* _What the task requires_
Write out, word for word, every line in the data below from the one containing "MARIN | ALESSIA" to the one containing "MALINI | CHRISTIAN", both of them included.

----------

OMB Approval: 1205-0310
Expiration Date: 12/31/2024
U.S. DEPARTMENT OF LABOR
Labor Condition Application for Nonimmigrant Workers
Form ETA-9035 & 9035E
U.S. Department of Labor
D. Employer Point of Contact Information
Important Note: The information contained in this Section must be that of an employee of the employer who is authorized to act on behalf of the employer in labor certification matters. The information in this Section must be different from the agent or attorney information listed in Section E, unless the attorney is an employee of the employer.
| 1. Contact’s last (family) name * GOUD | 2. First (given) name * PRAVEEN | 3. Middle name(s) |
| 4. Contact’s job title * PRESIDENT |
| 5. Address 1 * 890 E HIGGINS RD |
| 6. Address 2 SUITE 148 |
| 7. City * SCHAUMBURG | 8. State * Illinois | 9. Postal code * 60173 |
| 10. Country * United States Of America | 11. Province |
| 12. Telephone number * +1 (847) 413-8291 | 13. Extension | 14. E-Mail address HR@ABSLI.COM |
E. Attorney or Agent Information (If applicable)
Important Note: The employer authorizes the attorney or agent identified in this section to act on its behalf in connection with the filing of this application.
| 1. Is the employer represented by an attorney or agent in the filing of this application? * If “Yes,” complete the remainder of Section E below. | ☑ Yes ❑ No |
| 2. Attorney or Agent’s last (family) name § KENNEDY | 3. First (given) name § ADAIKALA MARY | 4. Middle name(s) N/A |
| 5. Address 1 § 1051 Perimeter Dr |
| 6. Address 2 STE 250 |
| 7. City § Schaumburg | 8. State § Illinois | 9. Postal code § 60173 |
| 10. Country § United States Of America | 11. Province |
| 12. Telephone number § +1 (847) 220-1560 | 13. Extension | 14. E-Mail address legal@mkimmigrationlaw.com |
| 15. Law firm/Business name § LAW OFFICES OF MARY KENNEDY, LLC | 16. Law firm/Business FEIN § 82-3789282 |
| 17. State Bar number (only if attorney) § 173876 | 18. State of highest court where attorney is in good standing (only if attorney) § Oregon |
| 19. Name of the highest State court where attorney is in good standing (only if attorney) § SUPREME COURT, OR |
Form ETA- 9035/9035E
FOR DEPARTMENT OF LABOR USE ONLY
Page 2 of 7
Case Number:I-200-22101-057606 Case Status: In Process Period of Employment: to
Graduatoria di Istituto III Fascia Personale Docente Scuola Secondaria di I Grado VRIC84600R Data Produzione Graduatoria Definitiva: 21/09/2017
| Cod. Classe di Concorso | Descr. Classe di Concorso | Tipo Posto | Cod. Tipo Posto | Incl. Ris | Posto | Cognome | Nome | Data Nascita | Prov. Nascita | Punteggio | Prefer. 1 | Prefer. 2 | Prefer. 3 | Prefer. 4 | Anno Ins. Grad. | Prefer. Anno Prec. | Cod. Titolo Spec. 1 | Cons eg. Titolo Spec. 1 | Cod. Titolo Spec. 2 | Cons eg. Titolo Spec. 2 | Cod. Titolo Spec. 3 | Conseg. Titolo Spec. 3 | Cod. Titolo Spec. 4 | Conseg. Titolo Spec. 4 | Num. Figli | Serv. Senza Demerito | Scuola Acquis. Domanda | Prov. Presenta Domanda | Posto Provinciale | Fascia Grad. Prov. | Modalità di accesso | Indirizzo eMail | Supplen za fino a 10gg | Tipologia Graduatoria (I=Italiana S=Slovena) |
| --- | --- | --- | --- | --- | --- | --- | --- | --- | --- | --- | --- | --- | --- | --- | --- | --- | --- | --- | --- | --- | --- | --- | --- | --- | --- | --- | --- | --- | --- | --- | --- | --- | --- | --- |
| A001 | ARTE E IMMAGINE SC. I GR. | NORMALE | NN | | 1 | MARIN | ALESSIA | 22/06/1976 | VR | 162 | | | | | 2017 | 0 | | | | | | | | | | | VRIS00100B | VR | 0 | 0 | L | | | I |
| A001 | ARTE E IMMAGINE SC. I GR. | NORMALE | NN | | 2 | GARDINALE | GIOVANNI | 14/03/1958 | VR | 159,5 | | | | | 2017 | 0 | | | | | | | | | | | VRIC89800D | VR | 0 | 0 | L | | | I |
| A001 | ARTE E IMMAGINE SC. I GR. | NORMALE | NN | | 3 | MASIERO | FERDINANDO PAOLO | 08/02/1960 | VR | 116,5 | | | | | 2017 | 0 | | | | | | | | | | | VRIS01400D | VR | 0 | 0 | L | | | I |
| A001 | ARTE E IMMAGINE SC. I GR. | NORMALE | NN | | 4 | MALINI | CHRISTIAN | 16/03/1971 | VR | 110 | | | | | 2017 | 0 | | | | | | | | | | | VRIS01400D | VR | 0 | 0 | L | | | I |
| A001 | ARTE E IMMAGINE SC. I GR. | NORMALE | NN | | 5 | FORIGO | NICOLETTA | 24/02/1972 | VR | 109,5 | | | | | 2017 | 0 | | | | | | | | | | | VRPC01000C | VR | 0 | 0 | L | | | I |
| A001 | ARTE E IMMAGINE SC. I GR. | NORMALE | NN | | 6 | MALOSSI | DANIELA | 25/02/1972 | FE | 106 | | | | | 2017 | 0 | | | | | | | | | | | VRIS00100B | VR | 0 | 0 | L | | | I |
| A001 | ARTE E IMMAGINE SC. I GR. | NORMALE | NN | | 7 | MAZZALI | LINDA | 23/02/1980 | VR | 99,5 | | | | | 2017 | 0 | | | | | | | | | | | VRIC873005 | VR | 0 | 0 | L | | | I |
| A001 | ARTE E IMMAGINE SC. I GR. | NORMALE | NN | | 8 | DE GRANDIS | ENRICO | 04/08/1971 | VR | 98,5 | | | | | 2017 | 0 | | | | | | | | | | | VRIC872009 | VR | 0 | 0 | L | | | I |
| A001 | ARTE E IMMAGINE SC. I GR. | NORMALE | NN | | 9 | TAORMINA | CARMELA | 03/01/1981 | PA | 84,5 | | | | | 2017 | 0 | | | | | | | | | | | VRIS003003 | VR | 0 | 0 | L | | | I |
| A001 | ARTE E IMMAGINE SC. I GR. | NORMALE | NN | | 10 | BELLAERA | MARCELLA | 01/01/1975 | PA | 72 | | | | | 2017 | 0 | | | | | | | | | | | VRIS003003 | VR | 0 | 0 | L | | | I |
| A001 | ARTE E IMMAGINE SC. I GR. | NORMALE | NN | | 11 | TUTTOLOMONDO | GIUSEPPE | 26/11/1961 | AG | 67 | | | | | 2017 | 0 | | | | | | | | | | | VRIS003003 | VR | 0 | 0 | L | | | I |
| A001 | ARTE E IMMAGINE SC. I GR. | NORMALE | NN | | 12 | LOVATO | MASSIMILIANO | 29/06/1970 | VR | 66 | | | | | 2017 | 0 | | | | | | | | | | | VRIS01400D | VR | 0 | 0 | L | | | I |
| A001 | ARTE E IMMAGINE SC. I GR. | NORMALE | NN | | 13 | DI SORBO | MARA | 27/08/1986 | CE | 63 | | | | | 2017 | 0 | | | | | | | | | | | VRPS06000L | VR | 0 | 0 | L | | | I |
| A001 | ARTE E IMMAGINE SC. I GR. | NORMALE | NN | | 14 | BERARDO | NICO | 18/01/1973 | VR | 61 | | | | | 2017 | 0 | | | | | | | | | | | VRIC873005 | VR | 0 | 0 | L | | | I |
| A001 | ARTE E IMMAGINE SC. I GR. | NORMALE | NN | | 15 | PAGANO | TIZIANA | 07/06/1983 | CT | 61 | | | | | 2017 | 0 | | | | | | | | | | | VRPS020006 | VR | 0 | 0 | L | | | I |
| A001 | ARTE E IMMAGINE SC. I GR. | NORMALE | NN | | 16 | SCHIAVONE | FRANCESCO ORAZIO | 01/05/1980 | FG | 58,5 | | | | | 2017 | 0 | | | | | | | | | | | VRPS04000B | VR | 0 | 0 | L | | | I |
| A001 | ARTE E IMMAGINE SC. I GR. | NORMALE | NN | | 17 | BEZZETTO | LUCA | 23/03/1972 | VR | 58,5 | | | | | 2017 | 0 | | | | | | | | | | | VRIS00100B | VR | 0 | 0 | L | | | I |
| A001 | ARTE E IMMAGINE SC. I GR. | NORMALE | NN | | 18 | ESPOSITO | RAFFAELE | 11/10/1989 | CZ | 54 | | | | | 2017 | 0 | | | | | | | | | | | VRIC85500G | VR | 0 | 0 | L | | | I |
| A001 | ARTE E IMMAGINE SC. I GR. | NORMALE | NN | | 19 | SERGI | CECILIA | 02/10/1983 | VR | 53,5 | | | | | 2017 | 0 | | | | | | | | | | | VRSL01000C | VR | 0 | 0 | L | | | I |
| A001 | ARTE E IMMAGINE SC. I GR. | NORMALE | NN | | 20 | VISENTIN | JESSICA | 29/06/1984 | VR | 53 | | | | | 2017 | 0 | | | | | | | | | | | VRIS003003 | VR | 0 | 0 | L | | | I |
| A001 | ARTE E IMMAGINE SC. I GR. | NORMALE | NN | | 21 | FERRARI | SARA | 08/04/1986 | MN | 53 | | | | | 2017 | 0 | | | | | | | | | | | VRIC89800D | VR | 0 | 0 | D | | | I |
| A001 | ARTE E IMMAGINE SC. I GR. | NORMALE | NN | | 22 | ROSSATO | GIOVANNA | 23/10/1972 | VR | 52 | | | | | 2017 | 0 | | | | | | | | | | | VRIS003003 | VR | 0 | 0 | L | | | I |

----------

* _Output below_
| A001 | ARTE E IMMAGINE SC. I GR. | NORMALE | NN | | 1 | MARIN | ALESSIA | 22/06/1976 | VR | 162 | | | | | 2017 | 0 | | | | | | | | | | | VRIS00100B | VR | 0 | 0 | L | | | I |
| A001 | ARTE E IMMAGINE SC. I GR. | NORMALE | NN | | 2 | GARDINALE | GIOVANNI | 14/03/1958 | VR | 159,5 | | | | | 2017 | 0 | | | | | | | | | | | VRIC89800D | VR | 0 | 0 | L | | | I |
| A001 | ARTE E IMMAGINE SC. I GR. | NORMALE | NN | | 3 | MASIERO | FERDINANDO PAOLO | 08/02/1960 | VR | 116,5 | | | | | 2017 | 0 | | | | | | | | | | | VRIS01400D | VR | 0 | 0 | L | | | I |
| A001 | ARTE E IMMAGINE SC. I GR. | NORMALE | NN | | 4 | MALINI | CHRISTIAN | 16/03/1971 | VR | 110 | | | | | 2017 | 0 | | | | | | | | | | | VRIS01400D | VR | 0 | 0 | L | | | I |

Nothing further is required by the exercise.